KATY (FOX26) - A Katy, Texas-area franchise, will pay $45,000 and furnish other relief to settle a pregnancy discrimination lawsuit filed by the U.S. Equal Employment Opportunity Commission (EEOC), the agency announced today.
In its lawsuit, EEOC charged that Shipley's violated federal anti-discrimination laws when it forced Brooke S. Foley to take unpaid leave after Shipley's owner/general manager received information that Foley might be pregnant. According to EEOC, Shipley's would not allow Foley to continue working unless she provided a doctor's release indicating that her pregnancy was not "high-risk." The lawsuit further alleged that when Foley failed to provide such a release, and after she and her mother complained that Shipley's could not require her to do so, she was fired.
Such alleged conduct violates Title VII of the Civil Rights Act of 1964 as amended by the Pregnancy Discrimination Act (PDA), which prohibits pregnancy-related job discrimination. Under the PDA, an employer cannot force a pregnant employee, or one the employer suspects of being pregnant, to provide medical documentation proving that the employee can continue working, unless the employee requests some pregnancy-related accommodation. Further, if an employee complains about pregnancy discrimination, the employer must investigate that complaint and must not take any retaliatory employment action against her.

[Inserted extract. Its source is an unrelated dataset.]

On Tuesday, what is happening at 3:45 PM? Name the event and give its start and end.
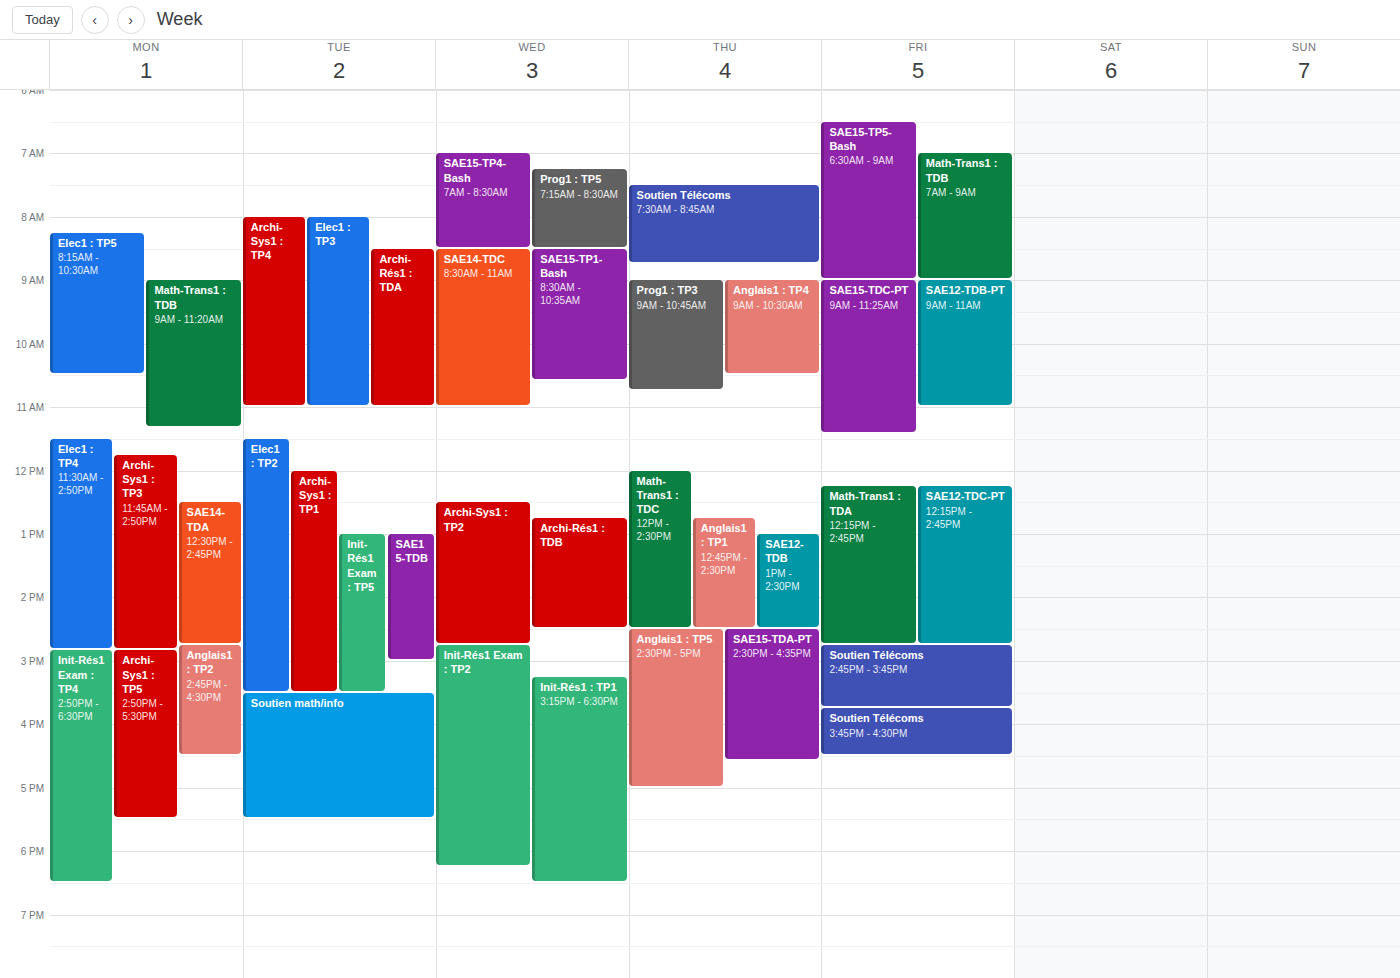
"Soutien math/info", 3:30 PM to 5:30 PMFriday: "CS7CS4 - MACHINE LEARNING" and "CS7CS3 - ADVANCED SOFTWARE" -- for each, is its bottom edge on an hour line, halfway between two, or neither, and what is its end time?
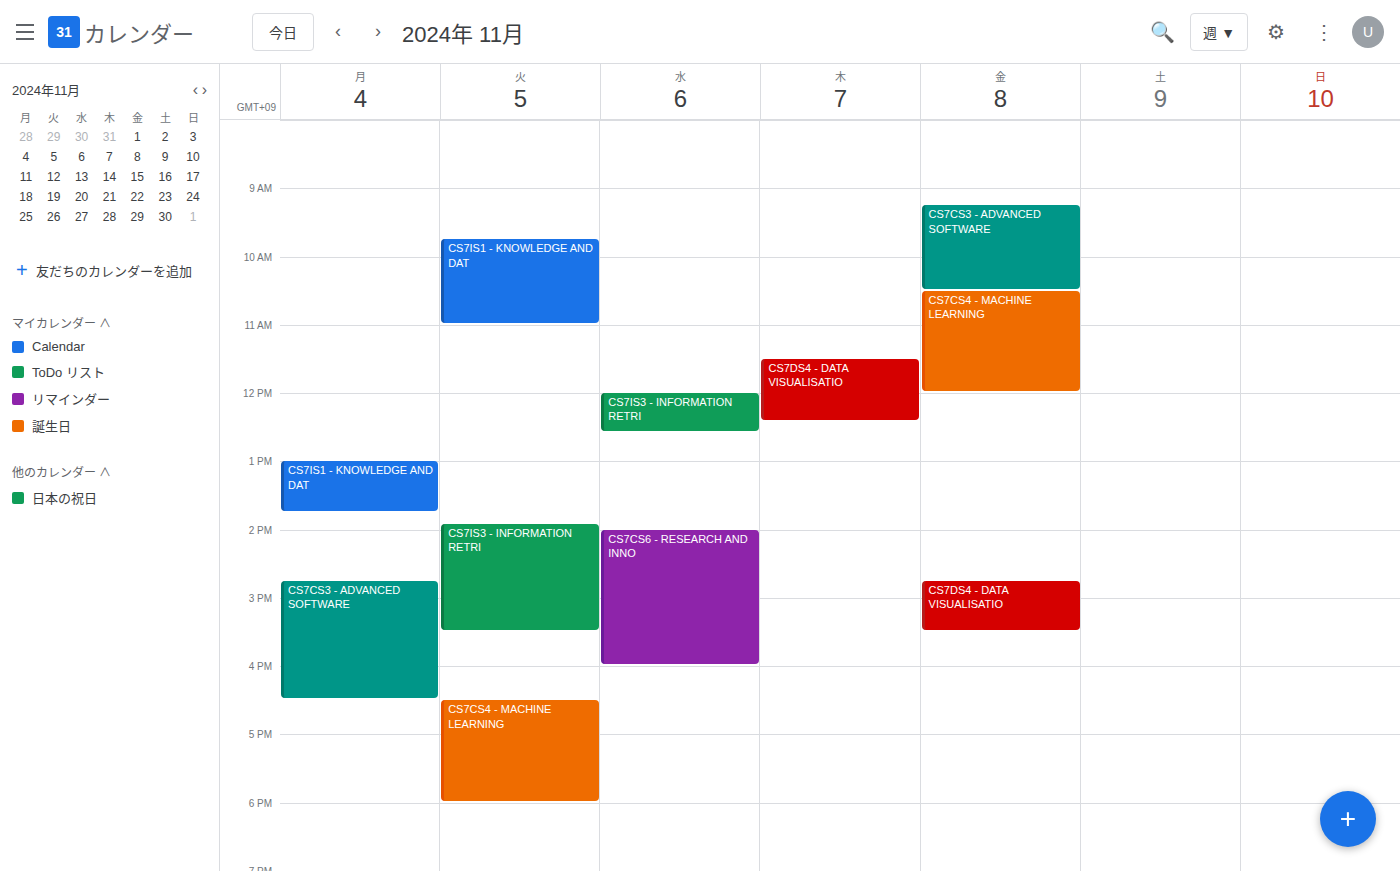
"CS7CS4 - MACHINE LEARNING": 12:00 PM, exactly on the 12 PM line. "CS7CS3 - ADVANCED SOFTWARE": 10:30 AM, halfway between the 10 AM and 11 AM lines.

EEOC filed its lawsuit (Civil Action No. 4:14-cv-03712) in U.S. District Court for the Southern District of Texas, Houston Division, after first attempting to reach a pre-litigation settlement through its conciliation process.

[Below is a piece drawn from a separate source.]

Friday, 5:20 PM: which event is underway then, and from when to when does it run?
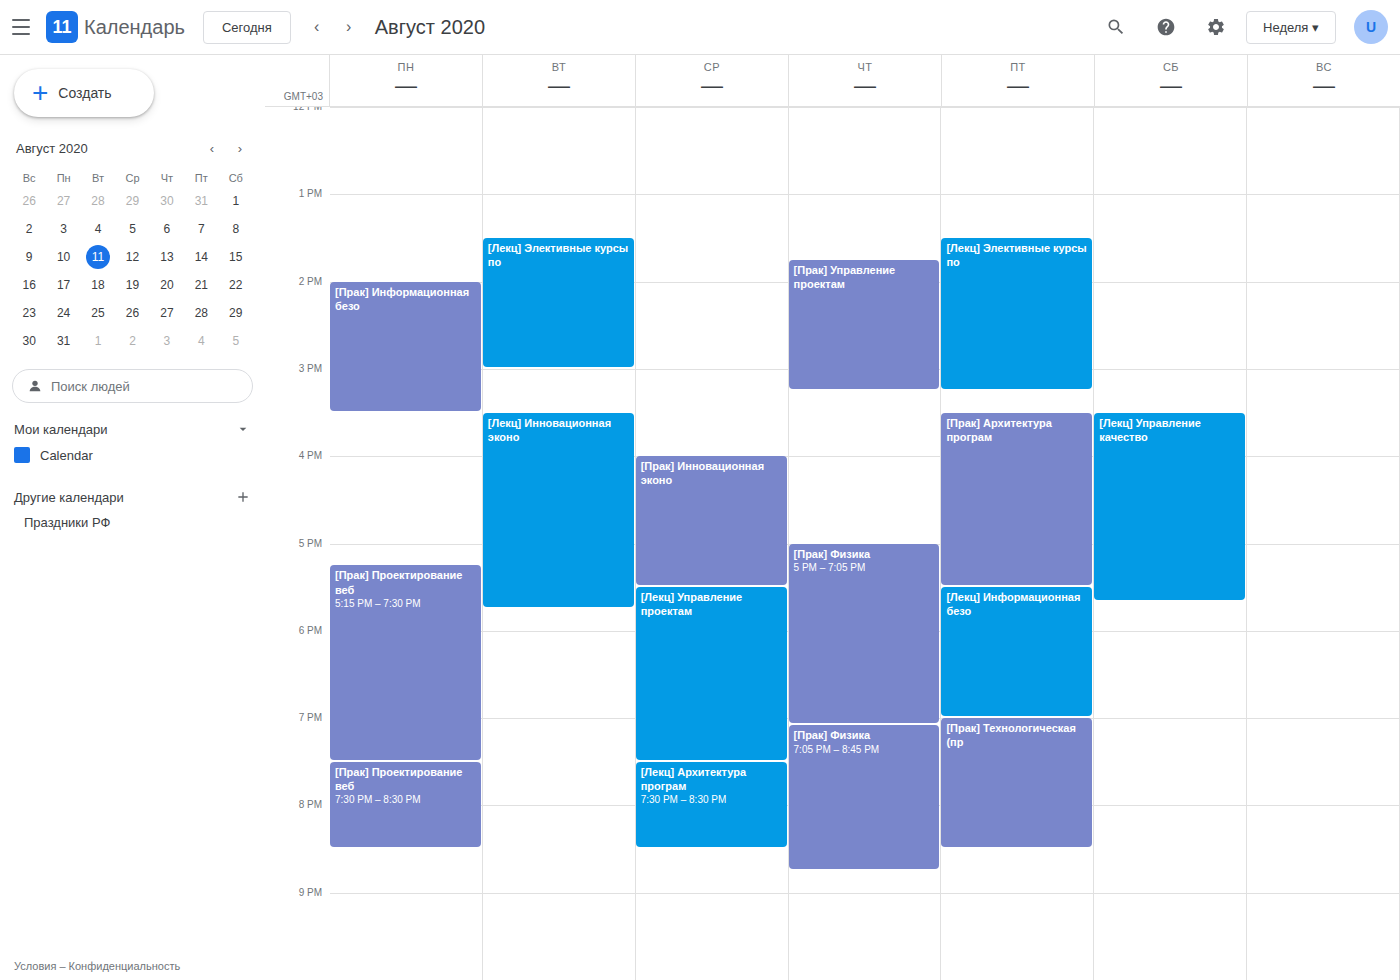
"[Прак] Архитектура програм", 3:30 PM to 5:30 PM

In addition to the monetary settlement, the consent decree settling the suit, signed on November 16, 2015 by Judge Alfred H. Bennett, provides for significant non-monetary relief, including a three-year injunction prohibiting any future discrimination by Shipley's. The decree also requires Shipley's to implement non-discrimination policies and complaint procedures and guidelines; post an anti-discrimination notice in the workplace; provide annual anti-discrimination training for its owners, managers and employees; make periodic reports of adverse employment actions involving pregnant employees; and provide other periodic compliance reports to EEOC.
"The Supreme Court decided many years ago that a pregnant employee is solely responsible for making decisions that affect her ability to continue her job, and any duties associated with her job," said Jim Sacher, EEOC's regional attorney in Houston. "An employer that imposes its own personal beliefs and concerns about an employee's pregnancy on her violates federal law and invites legal action."

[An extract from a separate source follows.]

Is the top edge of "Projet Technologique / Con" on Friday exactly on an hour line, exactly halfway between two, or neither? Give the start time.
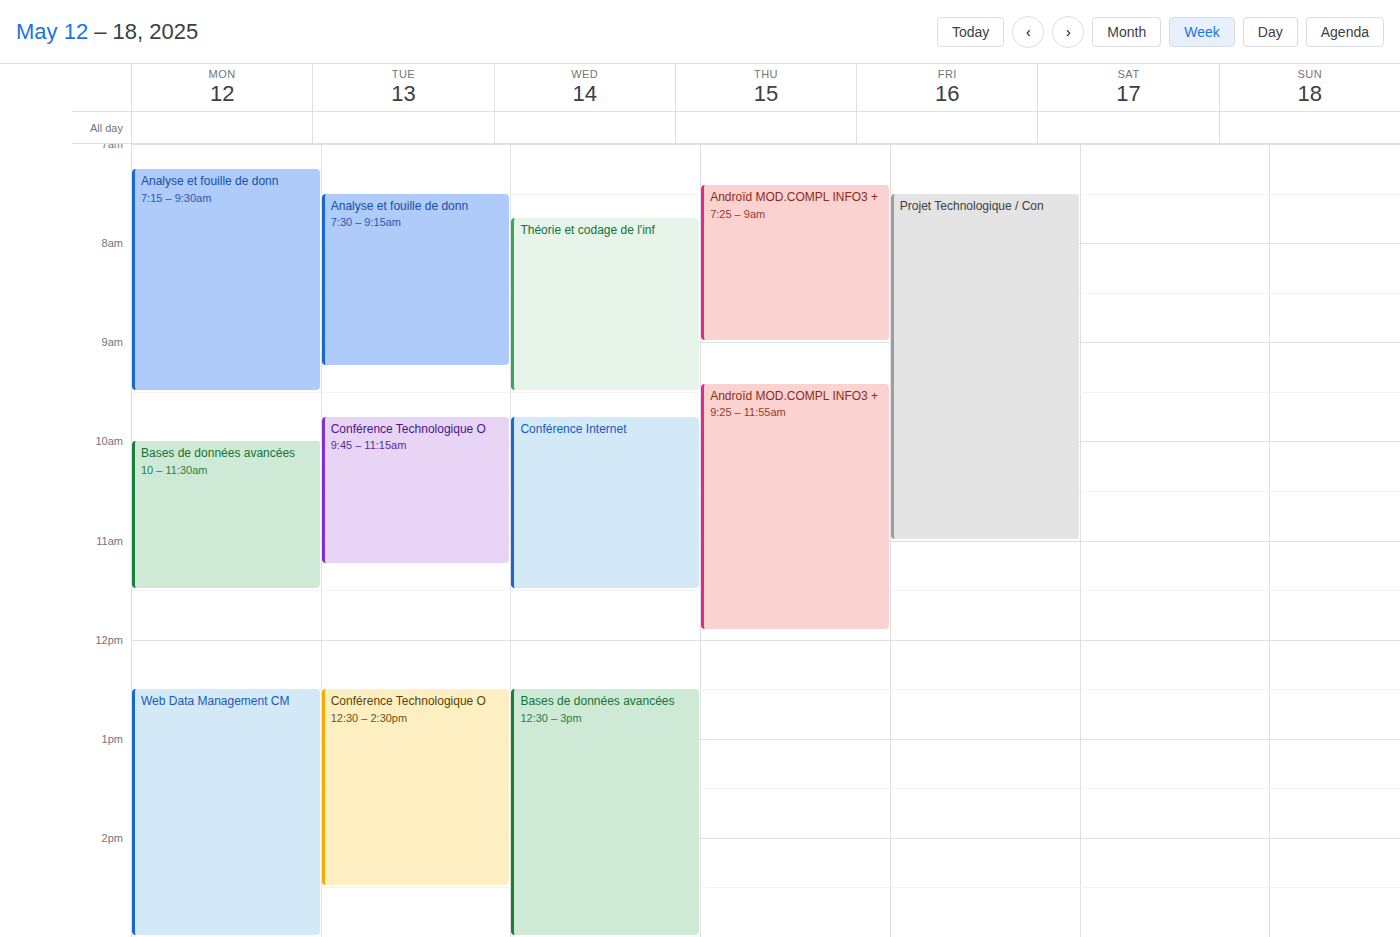
7:30 AM -- halfway between the 7 AM and 8 AM lines.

EEOC Senior Trial Attorney Connie Wilhite, the attorney in charge of litigating the case, added, "No woman should have to choose between motherhood and her livelihood. EEOC will step in to enforce the law and defend the rights of pregnant workers."
Shipley's owns and operates at least three restaurants in or around Katy, Texas, a suburban area west of Houston.
EEOC enforces federal laws prohibiting employment discrimination. Further information about EEOC and the laws it enforces is available on the agency's web site at www.eeoc.gov.
EEOC's Houston District Office is located on the sixth floor of the Leland Federal Building at 1919 Smith St. in downtown Houston.